- Film poster
- ホワイトリリー
- Directed by: Hideo Nakata
- Written by: Jun'ya Katō Ryūta Miyake
- Produced by: Naoko Komuro Saori Nishio Kiyoe Takage Masahiko Takahashi Tadashi Tanaka Akira Yamamoto Keizō Yuri
- Starring: Rin Asuka Kaori Yamaguchi
- Cinematography: Ryūto Kondō
- Edited by: Naoko Aono
- Music by: Shūichi Sakamoto
- Production companies: Django Film Nikkatsu
- Distributed by: Nikkatsu
- Release dates: October 7, 2016 (Busan International Film Festival); February 11, 2017 (Japan);
- Running time: 80 minutes
- Country: Japan
- Language: Japanese

= White Lily (film) =

White Lily (ホワイトリリー) is a 2016 Japanese drama film directed by Hideo Nakata. It was released by Nikkatsu as the fifth film in the reboot of its Roman Porno ("romantic pornography") series. Other directors involved in the series include Sion Sono, Akihiko Shiota, Kazuya Shiraishi, and Isao Yukisada.

==Plot==
Tokiko, a renowned ceramic artist, and her husband encounter Haruka, a teenage runaway, and take her into their home, where Tokiko teaches her about ceramics. When Tokiko's husband dies, Haruka promises to remain with her teacher and to do anything that she asks. They develop a lesbian relationship but Tokiko drowns her sorrows in alcohol and has a series of meaningless sexual encounters with a variety of men while Haruka can hear them in another room.
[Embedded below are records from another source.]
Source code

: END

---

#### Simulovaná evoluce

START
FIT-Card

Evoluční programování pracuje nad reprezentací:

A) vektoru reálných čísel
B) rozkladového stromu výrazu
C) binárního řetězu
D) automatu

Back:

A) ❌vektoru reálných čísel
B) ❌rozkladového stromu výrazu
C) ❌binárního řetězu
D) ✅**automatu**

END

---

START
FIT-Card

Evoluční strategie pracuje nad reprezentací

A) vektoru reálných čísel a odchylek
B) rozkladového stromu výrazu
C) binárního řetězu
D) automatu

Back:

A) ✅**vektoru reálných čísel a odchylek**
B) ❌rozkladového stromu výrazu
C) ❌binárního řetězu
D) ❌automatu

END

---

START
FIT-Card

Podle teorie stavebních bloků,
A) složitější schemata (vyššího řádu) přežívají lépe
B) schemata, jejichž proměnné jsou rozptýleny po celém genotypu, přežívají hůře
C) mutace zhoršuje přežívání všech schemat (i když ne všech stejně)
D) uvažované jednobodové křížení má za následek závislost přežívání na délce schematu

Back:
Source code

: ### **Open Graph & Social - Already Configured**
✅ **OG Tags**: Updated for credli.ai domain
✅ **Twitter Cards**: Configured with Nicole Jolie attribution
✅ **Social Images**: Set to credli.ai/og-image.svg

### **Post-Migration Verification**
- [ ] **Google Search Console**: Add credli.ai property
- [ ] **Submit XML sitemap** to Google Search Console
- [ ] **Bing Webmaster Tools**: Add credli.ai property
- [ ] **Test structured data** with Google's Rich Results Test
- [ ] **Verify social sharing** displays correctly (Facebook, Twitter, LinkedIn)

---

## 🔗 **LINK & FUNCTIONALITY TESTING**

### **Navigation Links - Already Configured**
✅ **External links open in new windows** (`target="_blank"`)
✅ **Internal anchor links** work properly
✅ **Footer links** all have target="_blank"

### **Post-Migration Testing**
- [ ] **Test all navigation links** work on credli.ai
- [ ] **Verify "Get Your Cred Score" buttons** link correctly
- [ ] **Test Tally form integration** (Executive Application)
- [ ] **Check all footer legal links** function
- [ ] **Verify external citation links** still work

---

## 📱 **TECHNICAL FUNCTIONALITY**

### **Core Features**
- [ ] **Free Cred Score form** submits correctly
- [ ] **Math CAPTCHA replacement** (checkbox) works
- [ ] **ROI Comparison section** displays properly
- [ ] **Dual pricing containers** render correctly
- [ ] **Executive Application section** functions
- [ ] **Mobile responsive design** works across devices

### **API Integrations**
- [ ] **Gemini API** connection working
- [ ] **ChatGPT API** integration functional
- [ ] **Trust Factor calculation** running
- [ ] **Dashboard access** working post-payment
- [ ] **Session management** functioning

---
Tokiko eventually invites Satoru, a promising young student, to be her apprentice and initiates a sexual relationship with him, even though he tells her that he has a girlfriend. Satoru becomes interested in Haruka, who is the same age as he is, and aggressively flirts with her. Tokiko catches them and angrily accuses Haruka of liking men, forcing them to have sex on the table in front of her. Satoru's girlfriend Akane discovers them and grabs a large kitchen knife, threatening to kill herself. Satoru jumps at her and she cuts him with the knife. She then charges at Tokiko with the knife but Haruka jumps in front of Tokiko and is stabbed in the stomach.

Six months later, Haruka surprises Tokiko by returning to her atelier, where the two make love again.

==Cast==
- Rin Asuka as Haruka
- Kaori Yamaguchi as Tokiko / Ceramist
- Shōma Machii as Satoru
- Kanako Nishikawa as Akane / Satoru's girlfriend
- Ichirō Mikami
- Yuki Enomoto
- Miki Hayashida
- Kōko Itō
- Tarō Kamakura
- Hisako Matsuyama

==Release==
The film premiered at the Busan International Film Festival in Busan, South Korea on October 7, 2016, and was later released in Japan on February 11, 2017.

==Reception==
James Marsh of the South China Morning Post gave the film 1.5/5 stars in a negative review in which he wrote that the director "fails to rise above plot's perfunctory soft core trappings in this unimaginatively told story of infatuation and jealousy".